When I saw the screenshots for Unity I was amazed. Finally defaults that make sense. I'm not a fan of dark themes, but that's easily changed. (e.g., in Lucid, switch from Ambience to Radiance.) There's no reason Unity should be limited to netbooks at all. In a world where widescreen monitors are commonplace, vertical space is always at a premium.
But Unity does more than fix the vertical spacing issue, it brings Ubuntu's default's into the 21st century with task management as well. Even Windows has moved on from it's old school taskbar into something resembling the Dock from OSX. Unity's dock is a step in the right direction and placing it on the left is a smart choice.
Unity should be what all Ubuntu versions ship with. Not just netbooks.
You're right, I wouldn't steal a car. But if it were possible, I sure as hell would download one!
Widescreen monitors waste tons of horizontal space and suffer a real lack of vertical space.
I say move both tool bars to the sides. If gnome panel would rotate the words and icons I would already do this.
> Abstracting those details away from the user results in a better user experience with more ability to manage the actual content than a pure file-based interface can provide.
This reminds me of the Mac Girl that decided to burn CDs of her pictures because they were becoming too much to manage in iPhoto.
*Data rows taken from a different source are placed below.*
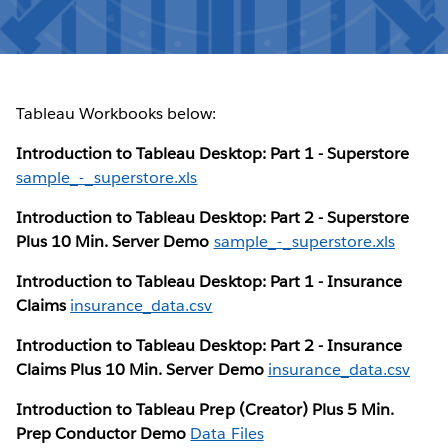
Tableau Workbooks below:
Introduction to Tableau Desktop: Part 1 - Superstore
sample_-_superstore.xls
Introduction to Tableau Desktop: Part 2 - Superstore
Plus 10 Min. Server Demo
sample_-_superstore.xls
Introduction to Tableau Desktop: Part 1 - Insurance
Claims
insurance_data.csv
Introduction to Tableau Desktop: Part 2 - Insurance
Claims Plus 10 Min. Server Demo
insurance_data.csv
Introduction to Tableau Prep (Creator) Plus 5 Min.
Prep Conductor Demo
Data Files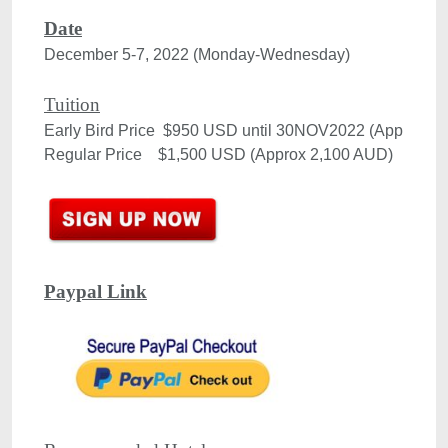
Date
December 5-7, 2022 (Monday-Wednesday)

Tuition
Early Bird Price  $950 USD until 30NOV2022 (Approx 1,
Paypal Link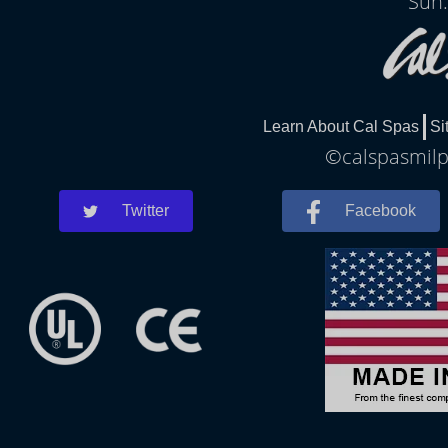
Sun:
Learn About Cal Spas
Si
©calspasmilpi
Twitter
Facebook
Hiding the filesystem is fine until you find that your forced alternative doesn't scale quite well enough any more.
It's absurd to get rid of a useful framework just because it's not "universal" enough.
If anything, things should go in the other direction. subsets of data and metadata should be accessable in the filesystem or to the shell with simple tools. There should be more explosure of the data rather than less. A vfs interface for the mail system could actually be a pretty handy thing. Perhaps it would even enable a "delete all text messages" feature in the iPhone.
Such an abstraction doesn't even need to be exposed to the end user most times. At least it's there, those that find the default tools lacking have some recourse.
Interesting things should not be impossible. Neither should the inevitable tech support.
A Pirate and a Puritan look the same on a balance sheet.
What is not a file? A big part of the whole *n.x ideology is that everything is a file.
Emails are files in the MAILDIR, database records are indeed stored in the DB files. Do you think this is magic here?